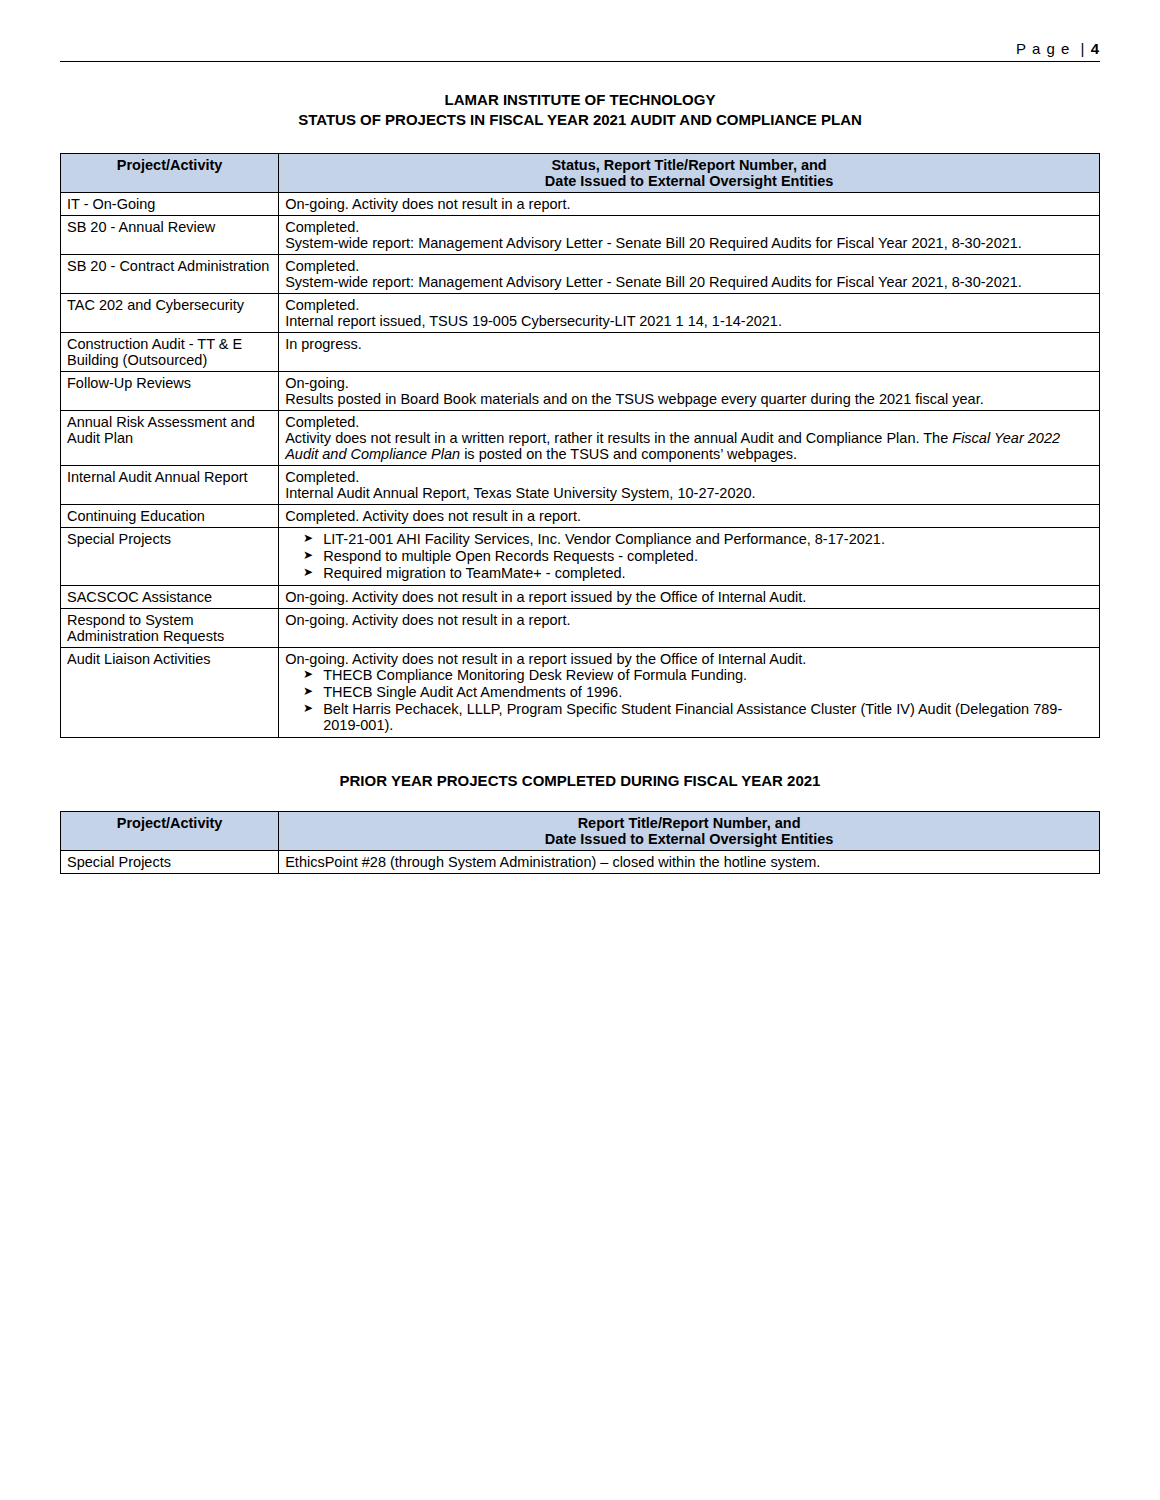P a g e | 4
LAMAR INSTITUTE OF TECHNOLOGY
STATUS OF PROJECTS IN FISCAL YEAR 2021 AUDIT AND COMPLIANCE PLAN
| Project/Activity | Status, Report Title/Report Number, and Date Issued to External Oversight Entities |
| --- | --- |
| IT - On-Going | On-going. Activity does not result in a report. |
| SB 20 - Annual Review | Completed. System-wide report: Management Advisory Letter - Senate Bill 20 Required Audits for Fiscal Year 2021, 8-30-2021. |
| SB 20 - Contract Administration | Completed. System-wide report: Management Advisory Letter - Senate Bill 20 Required Audits for Fiscal Year 2021, 8-30-2021. |
| TAC 202 and Cybersecurity | Completed. Internal report issued, TSUS 19-005 Cybersecurity-LIT 2021 1 14, 1-14-2021. |
| Construction Audit - TT & E Building (Outsourced) | In progress. |
| Follow-Up Reviews | On-going. Results posted in Board Book materials and on the TSUS webpage every quarter during the 2021 fiscal year. |
| Annual Risk Assessment and Audit Plan | Completed. Activity does not result in a written report, rather it results in the annual Audit and Compliance Plan. The Fiscal Year 2022 Audit and Compliance Plan is posted on the TSUS and components’ webpages. |
| Internal Audit Annual Report | Completed. Internal Audit Annual Report, Texas State University System, 10-27-2020. |
| Continuing Education | Completed. Activity does not result in a report. |
| Special Projects | LIT-21-001 AHI Facility Services, Inc. Vendor Compliance and Performance, 8-17-2021. Respond to multiple Open Records Requests - completed. Required migration to TeamMate+ - completed. |
| SACSCOC Assistance | On-going. Activity does not result in a report issued by the Office of Internal Audit. |
| Respond to System Administration Requests | On-going. Activity does not result in a report. |
| Audit Liaison Activities | On-going. Activity does not result in a report issued by the Office of Internal Audit. THECB Compliance Monitoring Desk Review of Formula Funding. THECB Single Audit Act Amendments of 1996. Belt Harris Pechacek, LLLP, Program Specific Student Financial Assistance Cluster (Title IV) Audit (Delegation 789-2019-001). |
PRIOR YEAR PROJECTS COMPLETED DURING FISCAL YEAR 2021
| Project/Activity | Report Title/Report Number, and Date Issued to External Oversight Entities |
| --- | --- |
| Special Projects | EthicsPoint #28 (through System Administration) – closed within the hotline system. |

=-=-=

→ **DESCRIPTION OF THE TASK**: Reproduce each entry word for word and cut the images.

→ **RESULT**:
P a g e | 4
LAMAR INSTITUTE OF TECHNOLOGY
STATUS OF PROJECTS IN FISCAL YEAR 2021 AUDIT AND COMPLIANCE PLAN
| Project/Activity | Status, Report Title/Report Number, and Date Issued to External Oversight Entities |
| --- | --- |
| IT - On-Going | On-going. Activity does not result in a report. |
| SB 20 - Annual Review | Completed. System-wide report: Management Advisory Letter - Senate Bill 20 Required Audits for Fiscal Year 2021, 8-30-2021. |
| SB 20 - Contract Administration | Completed. System-wide report: Management Advisory Letter - Senate Bill 20 Required Audits for Fiscal Year 2021, 8-30-2021. |
| TAC 202 and Cybersecurity | Completed. Internal report issued, TSUS 19-005 Cybersecurity-LIT 2021 1 14, 1-14-2021. |
| Construction Audit - TT & E Building (Outsourced) | In progress. |
| Follow-Up Reviews | On-going. Results posted in Board Book materials and on the TSUS webpage every quarter during the 2021 fiscal year. |
| Annual Risk Assessment and Audit Plan | Completed. Activity does not result in a written report, rather it results in the annual Audit and Compliance Plan. The Fiscal Year 2022 Audit and Compliance Plan is posted on the TSUS and components’ webpages. |
| Internal Audit Annual Report | Completed. Internal Audit Annual Report, Texas State University System, 10-27-2020. |
| Continuing Education | Completed. Activity does not result in a report. |
| Special Projects | LIT-21-001 AHI Facility Services, Inc. Vendor Compliance and Performance, 8-17-2021. Respond to multiple Open Records Requests - completed. Required migration to TeamMate+ - completed. |
| SACSCOC Assistance | On-going. Activity does not result in a report issued by the Office of Internal Audit. |
| Respond to System Administration Requests | On-going. Activity does not result in a report. |
| Audit Liaison Activities | On-going. Activity does not result in a report issued by the Office of Internal Audit. THECB Compliance Monitoring Desk Review of Formula Funding. THECB Single Audit Act Amendments of 1996. Belt Harris Pechacek, LLLP, Program Specific Student Financial Assistance Cluster (Title IV) Audit (Delegation 789-2019-001). |
PRIOR YEAR PROJECTS COMPLETED DURING FISCAL YEAR 2021
| Project/Activity | Report Title/Report Number, and Date Issued to External Oversight Entities |
| --- | --- |
| Special Projects | EthicsPoint #28 (through System Administration) – closed within the hotline system. |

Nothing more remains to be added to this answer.